Tumor cell metastasis is a complex process. The described Ewing tumor-NOD/ scid mouse model represents the late stages of metastasis after the tumor cells have managed to disaggregate from the primary tumor and invade the blood stream. These late stages of tumor cell metastasis include tumor cell adhesion to the endothelial wall, transendothelial migration and tissue invasion (chemotaxis), the proliferative and self-renewal potential of individual tumor cells, and induction of angiogenesis.

To gain insight into the mechanisms of organ-selective metastasis of Ewing tumor cells in vivo, expression of integrins was analyzed on the transplanted cell lines. Integrins are involved in cell-cell and cell-matrix interactions and play a central role in homing and metastasis. It has been demonstrated that Chinese hamster ovary (CHO) cells transfected with the integrin α4β1 (VLA-4), unlike parental CHO cells, metastasize to the murine bone (26). α4β1 has also been shown to be involved in homing of hematopoietic stem cell to the bone marrow (25). In accordance with these published results and with the high frequency of bone marrow and bone metastasis in the mice, all Ewing tumor cell lines expressed α4β1. All Ewing tumor cell lines also expressed the fibronectin receptor α5β1 (VLA-5), which is thought to be involved in the interaction of hematopoietic stem cells with the bone marrow microenvironment (38). In vitro studies demonstrated that α4β1 and α5β1 are functional and mediate adhesion and migration of Ewing tumor cells to endothelial VCAM-1 and the extracellular matrix component fibronectin, respectively (Decker et al., manuscript in preparation). Thus, Ewing tumor cells may use similar mechanisms as primitive hematopoietic cells for homing to the bone marrow. In addition to the described adhesion molecules that mediate interaction of the tumor cells with the endothelial wall and extracellular matrix, we have also been able to show that Ewing tumor cells express the chemokine receptor CXCR4 and the angiogenic vascular endothelial growth factor (VEGF) (Hotfilder et al., unpublished results). For the first time, this Ewing tumor-NOD/ scid mouse model provides a tool to study the complex interactions of metastasizing Ewing tumor cells with the microenvironment of the target tissue in vivo, including tumor cell homing, migration, growth, and angiogenesis.

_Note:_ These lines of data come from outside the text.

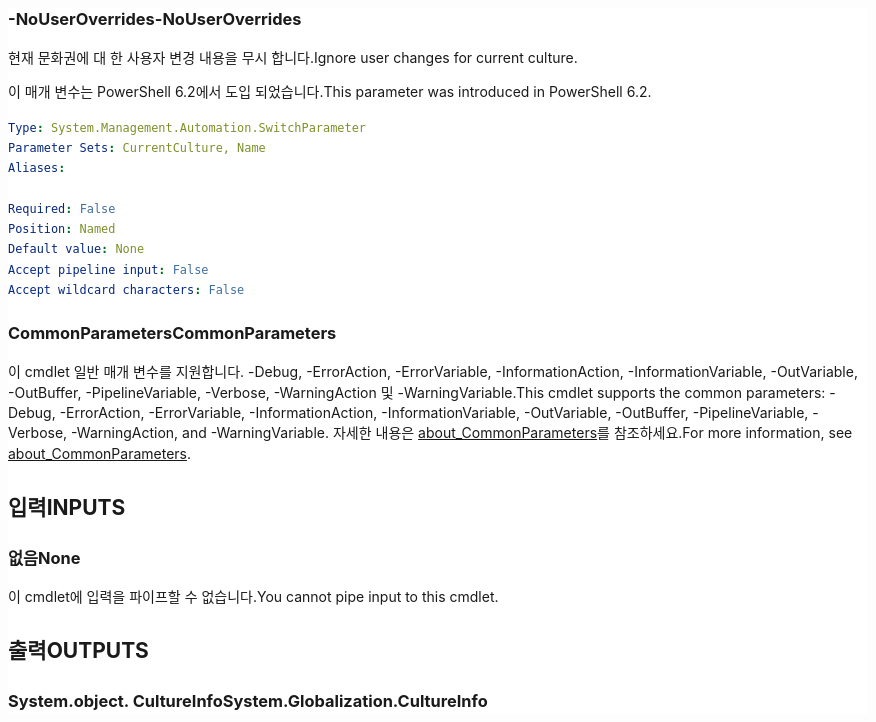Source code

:### <span data-ttu-id="d08dc-142">-NoUserOverrides</span><span class="sxs-lookup"><span data-stu-id="d08dc-142">-NoUserOverrides</span></span>

<span data-ttu-id="d08dc-143">현재 문화권에 대 한 사용자 변경 내용을 무시 합니다.</span><span class="sxs-lookup"><span data-stu-id="d08dc-143">Ignore user changes for current culture.</span></span>

<span data-ttu-id="d08dc-144">이 매개 변수는 PowerShell 6.2에서 도입 되었습니다.</span><span class="sxs-lookup"><span data-stu-id="d08dc-144">This parameter was introduced in PowerShell 6.2.</span></span>

```yaml
Type: System.Management.Automation.SwitchParameter
Parameter Sets: CurrentCulture, Name
Aliases:

Required: False
Position: Named
Default value: None
Accept pipeline input: False
Accept wildcard characters: False
```

### <span data-ttu-id="d08dc-145">CommonParameters</span><span class="sxs-lookup"><span data-stu-id="d08dc-145">CommonParameters</span></span>

<span data-ttu-id="d08dc-146">이 cmdlet 일반 매개 변수를 지원합니다. -Debug, -ErrorAction, -ErrorVariable, -InformationAction, -InformationVariable, -OutVariable, -OutBuffer, -PipelineVariable, -Verbose, -WarningAction 및 -WarningVariable.</span><span class="sxs-lookup"><span data-stu-id="d08dc-146">This cmdlet supports the common parameters: -Debug, -ErrorAction, -ErrorVariable, -InformationAction, -InformationVariable, -OutVariable, -OutBuffer, -PipelineVariable, -Verbose, -WarningAction, and -WarningVariable.</span></span> <span data-ttu-id="d08dc-147">자세한 내용은 [about_CommonParameters](https://go.microsoft.com/fwlink/?LinkID=113216)를 참조하세요.</span><span class="sxs-lookup"><span data-stu-id="d08dc-147">For more information, see [about_CommonParameters](https://go.microsoft.com/fwlink/?LinkID=113216).</span></span>

## <span data-ttu-id="d08dc-148">입력</span><span class="sxs-lookup"><span data-stu-id="d08dc-148">INPUTS</span></span>

### <span data-ttu-id="d08dc-149">없음</span><span class="sxs-lookup"><span data-stu-id="d08dc-149">None</span></span>

<span data-ttu-id="d08dc-150">이 cmdlet에 입력을 파이프할 수 없습니다.</span><span class="sxs-lookup"><span data-stu-id="d08dc-150">You cannot pipe input to this cmdlet.</span></span>

## <span data-ttu-id="d08dc-151">출력</span><span class="sxs-lookup"><span data-stu-id="d08dc-151">OUTPUTS</span></span>

### <span data-ttu-id="d08dc-152">System.object. CultureInfo</span><span class="sxs-lookup"><span data-stu-id="d08dc-152">System.Globalization.CultureInfo</span></span>
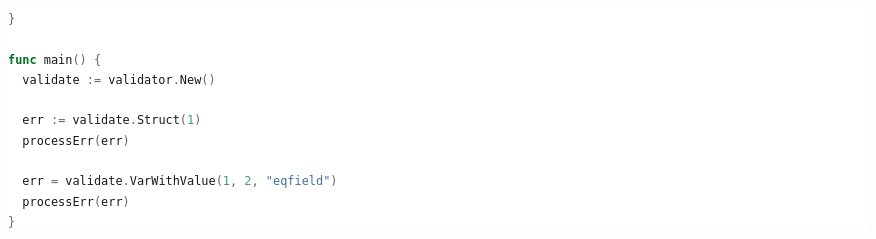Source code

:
```go
}

func main() {
  validate := validator.New()

  err := validate.Struct(1)
  processErr(err)

  err = validate.VarWithValue(1, 2, "eqfield")
  processErr(err)
}
```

Finally, tumor cells with a wide spectrum of different EWS fusion transcripts engrafted. Interestingly, VH-64 cells with a EWS exon 7/ FLI1 exon 5 (type 2) fusion transcript produced a different pattern of metastasis in the mice as compared with CADO-ES1 cells that carry an EWS exon 7/ ERG exon 6 fusion transcript. This may be explained by expression of different integrins (see above) and/or differences in the underlying genetic aberrations. As clinical trials suggested a biologic relevance of different EWS fusion transcripts, an in vivo model such as the described Ewing tumor-NOD/ scid mouse model will be fundamental to elucidate the role of these different genetic aberrations.

In conclusion, using severely immune-deficient NOD/ scid mice as recipients and choosing an intravenous transplantation approach, it has been possible to establish an in vivo model that recapitulates many aspects of growth and progression of human Ewing tumors.